Students protesting the UC tuition hike continued their efforts Tuesday, rallying inside Wheeler Hall and speaking at an event commemorating the 50th anniversary of the sit-in during the Free Speech Movement.
The noon rally was held by students from Open UC, a movement protesting the university’s tuition plan, and featured speakers from a wide range of groups to discuss the tuition hike and other issues. About 4 p.m., some of the student protesters spoke at the commemoration of the 1964 UC Berkeley sit-in at the steps of Sproul Plaza, known as the Savio Steps.
While Open UC’s most recent event — a march Nov. 24 through campus and Downtown Berkeley — focused on protesting the tuition hikes, Tuesday’s rally also included other issues such as a grand jury’s decision to not indict Ferguson, Missouri, police officer Darren Wilson, environmental concerns and housing costs at University Village.
Rally speakers featured campus and community members such as members of UC labor unions Teamsters Local 2010 and American Federation of State, County and Municipal Employees Local 3299.
“(The regents) are making decisions based on business and not on social justice,” said Khalid Kadir, a campus global poverty and practice lecturer. “They are treating the price of education as if it’s strictly of economic value, not considering the social value of this institution.”
At the rally, some students complained that UCPD officers removed posters, their sleeping bags and other belongings from the hall Monday night. Yet UCPD Lt. Marc DeCoulode said there was no record of officers moving possessions from Wheeler Hall.
Early Tuesday morning, UCPD told people sleeping in Wheeler Hall to leave because they were in the building during closed hours. Protesters had declared the protest over, and one person was not a student, DeCoulode said.
“There is a difference between a protest and people lodging in buildings,” he said.
Two hours after the rally ended, Robert Cohen, a visiting lecturer in the campus history department, held a Free Speech Movement commemoration on the Savio Steps.
The event was originally supposed to take place inside Sproul Hall’s lobby, where the 1964 sit-in occurred, but was moved because campus officials were concerned it could lead to an occupation of the building, according to Cohen.

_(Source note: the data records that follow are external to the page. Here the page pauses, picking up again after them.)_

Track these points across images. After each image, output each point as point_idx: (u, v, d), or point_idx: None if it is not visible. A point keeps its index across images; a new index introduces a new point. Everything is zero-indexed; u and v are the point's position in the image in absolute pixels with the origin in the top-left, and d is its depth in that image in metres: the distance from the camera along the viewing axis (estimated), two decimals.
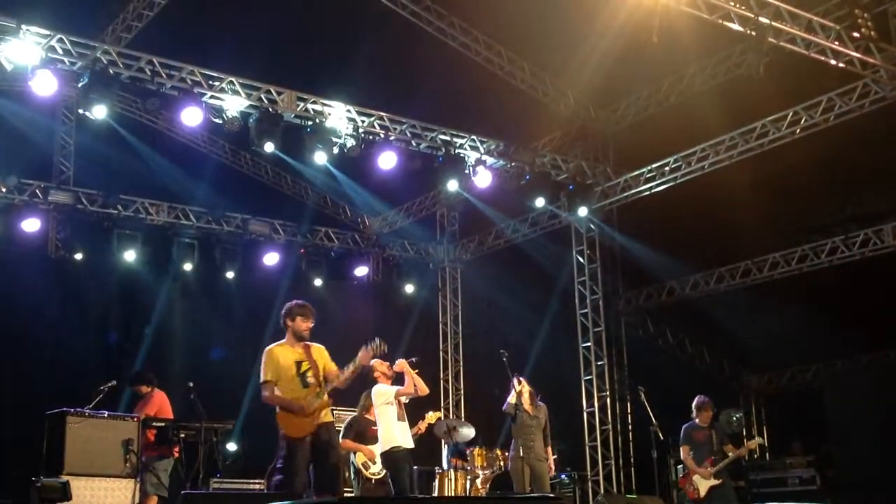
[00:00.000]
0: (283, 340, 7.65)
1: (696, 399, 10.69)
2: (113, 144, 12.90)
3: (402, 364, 8.89)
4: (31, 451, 9.48)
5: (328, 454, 7.42)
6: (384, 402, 8.82)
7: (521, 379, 10.25)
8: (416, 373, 8.89)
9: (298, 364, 7.49)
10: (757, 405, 16.98)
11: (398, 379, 8.95)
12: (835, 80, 10.95)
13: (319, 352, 7.65)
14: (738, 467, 12.43)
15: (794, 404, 15.74)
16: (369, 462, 9.63)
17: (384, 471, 9.18)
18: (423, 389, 8.91)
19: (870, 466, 11.53)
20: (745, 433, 15.04)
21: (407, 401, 8.97)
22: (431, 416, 10.52)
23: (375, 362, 8.66)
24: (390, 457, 8.72)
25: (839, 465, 12.42)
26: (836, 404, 12.60)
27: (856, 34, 10.09)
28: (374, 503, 8.63)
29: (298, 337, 7.58)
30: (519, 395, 10.06)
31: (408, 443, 8.80)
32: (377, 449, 9.03)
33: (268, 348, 7.59)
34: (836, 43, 10.12)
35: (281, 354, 7.53)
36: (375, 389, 8.91)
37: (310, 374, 7.47)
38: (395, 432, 8.72)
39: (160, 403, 10.15)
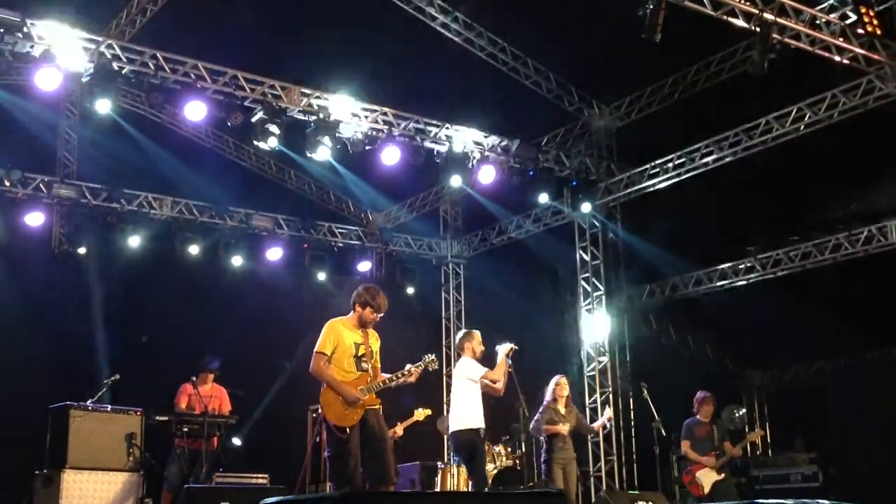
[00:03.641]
0: (347, 318, 7.52)
1: (698, 394, 10.72)
2: (117, 139, 12.90)
3: (506, 349, 8.73)
4: (34, 445, 9.51)
5: (379, 443, 7.25)
6: (468, 377, 8.66)
7: (562, 380, 10.31)
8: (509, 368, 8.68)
9: (357, 346, 7.38)
10: (759, 402, 17.01)
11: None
12: (839, 76, 10.94)
13: (376, 340, 7.57)
14: (737, 464, 12.45)
15: (796, 401, 15.76)
16: None
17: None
18: (500, 389, 8.74)
19: (872, 463, 11.53)
20: (746, 429, 15.03)
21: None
22: (420, 413, 10.50)
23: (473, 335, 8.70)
24: (468, 437, 8.55)
25: (842, 462, 12.43)
26: (838, 401, 12.61)
27: (860, 30, 10.07)
28: (379, 500, 8.60)
29: (363, 324, 7.49)
30: (556, 398, 10.21)
31: (483, 425, 8.66)
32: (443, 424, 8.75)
33: (332, 321, 7.44)
34: (841, 39, 10.11)
35: (344, 332, 7.39)
36: (463, 362, 8.75)
37: (365, 359, 7.37)
38: (477, 412, 8.61)
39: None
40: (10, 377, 11.50)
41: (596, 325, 13.87)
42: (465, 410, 8.67)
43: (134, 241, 12.91)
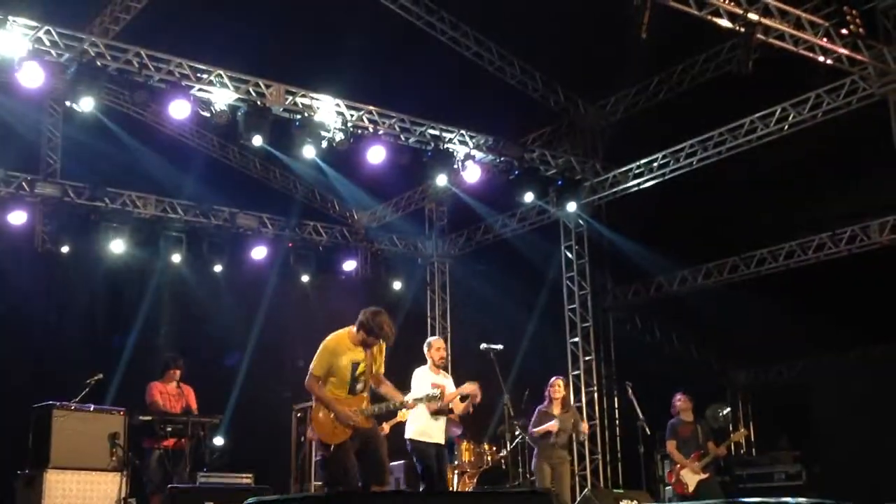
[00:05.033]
0: (347, 332, 7.19)
1: (674, 397, 10.85)
2: (100, 137, 12.83)
3: (466, 390, 8.89)
4: (16, 444, 9.45)
5: (373, 444, 7.13)
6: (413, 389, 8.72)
7: (557, 381, 10.34)
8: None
9: (355, 366, 7.10)
10: (744, 400, 17.06)
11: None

Sproul Hall was on lockdown throughout the day.
Some student protesters from the rally who attended the commemoration criticized the event, calling for people to concentrate less on the past and instead join them in fighting current issues. They said that people should “stop commodifying the movement” and that freedom of speech is still limited on campus.
Cohen disagreed, saying that the past and the present are not in opposition.
“This is public history, and these are hard-won struggles that brought this campus the right to free speech,” Cohen said.
At the commemoration, students from Cohen’s class read excerpts from letters written by UC Berkeley students during the Free Speech Movement about their participation in the sit-in and their resulting arrests.
“Will you sit by idly as tuition increases for students?” said UC Berkeley junior Julian Marenco, after reading a letter. “How will you leave a mark on this campus?”